Proverbs 12:25 "A word of encouragement does wonders."

Would you agree with that?

I can live two weeks on one good compliment.

One of my favorite heroes of the Bible is Barnabus.

His nickname was "the Encourager".

I can’t think of a better title for your tombstone that it to say "the Encourager -- he lifted people up."

Everybody else discourages people.

Be an encourager.

Speak the truth, but speak it in love.

You’re going to meet a lot of people this next week.

Without even knowing who those people are I can tell you, everybody is having a tough time.

Everybody is hurting.

Everybody sitting around you is hurting, just in different areas.

Be kind to everybody.

Close:

Personal project: Everybody you come into contact with this week, build them up -- don’t tear them down.

Say a word of encouragement, don’t give a put down or sarcasm, don’t tease them with a put down statement.

Build them up.

Speak the truth in love.

An encouraging word does wonders.

How often do I encourage others?

Do I give more strokes than pokes?

Do I nag or brag more?

say something encouraging to your husband/wife/children/friends..."

Build them up.

When you look at these kinds of statements, are you ashamed at what you say.

Have you heard anybody say this, "I just said something and I’m so surprised that I said that.

That’s not like me."

Yes, it is. It’s exactly you.

The Bible says that your words are the window of your soul.

The Bible says that your words reveal your character, your words say who you really are.

You say, "Where in the world did that come from?"

It came from your heart.

Proverbs 10:32 The lips of the righteous know what is acceptable: but the mouth of the wicked [speaketh] frowardness.

What is it in your life you’re pretending not to know? Like a big pink elephant in your living room and you say, "What elephant?" There’s a major problem that needs to be dealt with in your relationship but you’re ignoring it. What problem? It’s a fatal mistake to do that.

What do you do? Go home and think before you speak.

You might even write out what you need to say.

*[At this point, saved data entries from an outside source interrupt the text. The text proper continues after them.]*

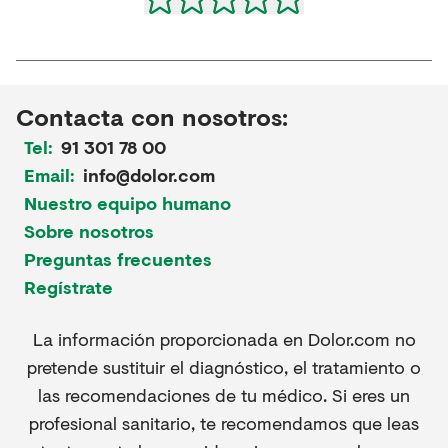
Contacta con nosotros:
Tel:
91 301 78 00
Email:
info@dolor.com
Nuestro equipo humano
Sobre nosotros
Preguntas frecuentes
Regístrate
La información proporcionada en Dolor.com no
pretende sustituir el diagnóstico, el tratamiento o
las recomendaciones de tu médico. Si eres un
profesional sanitario, te recomendamos que leas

Thoughts disentangle themselves when they pass through the lips and the fingertips.

If you can’t put it on paper you haven’t really thought it out.

Then you speak the truth in love.

Take a calculated risk and speak the truth.

Risk the conflict and go through the conflict because the intimacy is worth it.

The things that come out of your mouth come out of your heart.

The problem is not my tongue.

The problem is my heart.

It’s me!

I say hurtful things because inside I’m hurting.

I need a new heart.

But God specializes in heart transplants.

Jesus Christ said, I came to give you a new heart and to heal your hurt, so you’ll stop hurting others.

To heal your insecurities so you’ll stop putting down others.

The reason you don’t want to build up others is because you think if they get built up and I’m not, then I get left out.

God wants to heal your huts so you can stop hurting others with the way you talk.

If you’ve never opened your life to Jesus Christ do it today.

He’ll give you a new heart.

That’s what it means to be born again. It means to start over.

Are you holding back truth in your relationships, in the key relationships with those people closest to you?

Some of you are in relationships that are dying right before your eyes.

There’s an issue that needs to be dealt with and nobody talks about it.

It’s a family secret.

There’s some major problems that need to be discussed.

It may be financial.

It may be sexual.

It may be parenting problems.

You’re not dealing with it.

"He who holds back the truth causes trouble."

You don’t want to deal with the conflict.

You’ve got to care enough to confront and you’ve got to fight to save that relationship.

You’ve got to stop pretending that you don’t know what you know.

You need to think before you speak and you need to speak the truth and you need to speak it in love.